The Mountaineers Books has a lot to celebrate this year aside from its 50th anniversary. Editor-in-chief Kate Rogers said the house, which is the publishing arm of the Mountaineers, a nonprofit organization, did go "through a difficult period starting in fall 2008" and scaled back a bit, decreasing staff and title output from about 40 to 45 titles a year to 25 to 30 (25 titles are slated for 2011). But like many houses, it has come back, as Rogers put it, "tighter and more stable." The past 18 months have been strong, and while the house is not at prerecession sales levels, its fiscal year, which ended at the end of September, was profitable.

Rogers attributes the rebound to the recession-friendly activities that Mountaineers' primary line of books—guides for camping, hiking, and climbing—cover. She also noted the house's imprints—Skipstone and Braided River—address topics that are suddenly popular, such as sustainability and DIY, with one Skipstone title, The Urban Pantry, getting a plug from Gwyneth Paltrow that resulted in some 10,000 copies in print—a big deal for a small book (read more in last week's Cooking the Books, "A Small Cookbook's Big Year"). Third, Rogers said, the anniversary has brought the publisher a fair amount of local attention in Seattle and helped boost sales of its flagship title, Mountaineering: The Freedom of the Hills, out in a new edition this year. About 700,000 copies are in print to date, across all editions, plus foreign sales.
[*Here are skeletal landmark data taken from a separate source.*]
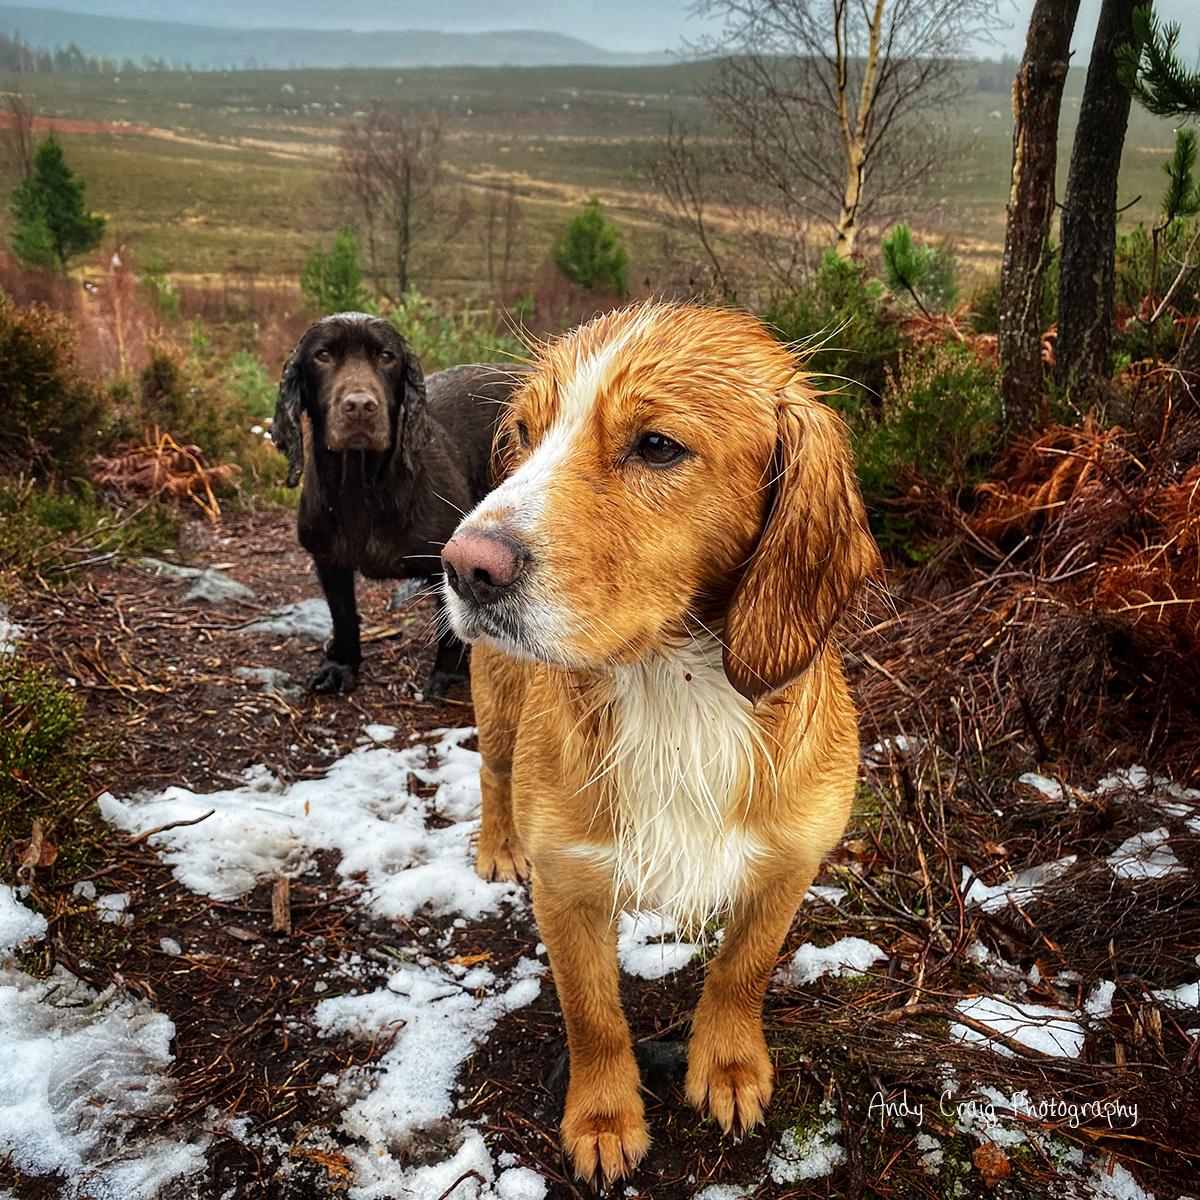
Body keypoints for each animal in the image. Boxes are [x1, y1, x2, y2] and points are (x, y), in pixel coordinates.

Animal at [271, 313, 525, 695]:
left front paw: (447, 678)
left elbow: (450, 629)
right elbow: (343, 618)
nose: (361, 406)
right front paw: (340, 667)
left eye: (387, 356)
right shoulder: (329, 563)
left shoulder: (448, 563)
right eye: (323, 355)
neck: (363, 490)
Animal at [440, 303, 881, 1186]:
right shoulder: (567, 888)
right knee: (492, 776)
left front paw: (730, 1067)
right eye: (525, 435)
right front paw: (604, 1118)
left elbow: (742, 972)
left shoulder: (789, 864)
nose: (464, 566)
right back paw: (497, 846)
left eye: (656, 445)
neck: (673, 689)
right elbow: (593, 1015)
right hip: (499, 711)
Other books that did well this year were Babes in the Woods: Hiking, Camping, Boating with Babies and Young Children by Jennifer Aist, which received support from the Children and Nature Network and the National Wildlife Federation; Salmon in the Trees: Life in Alaska's Tongass Rainforest by Amy Gulick; Kissing Kilimanjaro: Leaving It All on Top of Africa by Daniel Dorr, named one of Amazon's Top 10 Outdoor books of the year; and Pacific Feast: A Cook's Guide to West Coast Foraging and Cuisine by Jennifer Hahn, just released in October and "out the door very strong," having just made the weekly bestseller list of the Pacific Northwest Booksellers Association.

Mountaineers has around 250 titles available on Kindle, and Rogers said the company is making books available through "as many of the e-reader platforms as we can." E-book sales are inching up every month, Rogers said, and the ones that have been most successful thus far are narratives, like the climbing memoir Forget Me Not, a foraging history of the Northwest titled Fat of the Land, and The Tecate Journals: Seventy Days on the Rio Grande. Kindle versions of guidebooks often have maps separated from the text and other design issues, but Rogers expects that to be addressed. Mountaineers has also seen strong sales of backlist titles via POD. It has plans to begin bundling PDF downloads and printed editions of some titles. Next year will bring a Web site relaunch; modeled on Chelsea Green's site, the new Mountaineers site will be more interactive, with community sections for readers and authors.

The company still faces challenges, such as fewer outlets for review coverage. But Rogers said, "Things look very good as we go into the holidays. Even though the industry's changing so dramatically, we feel more focused and sure of our mission than ever before."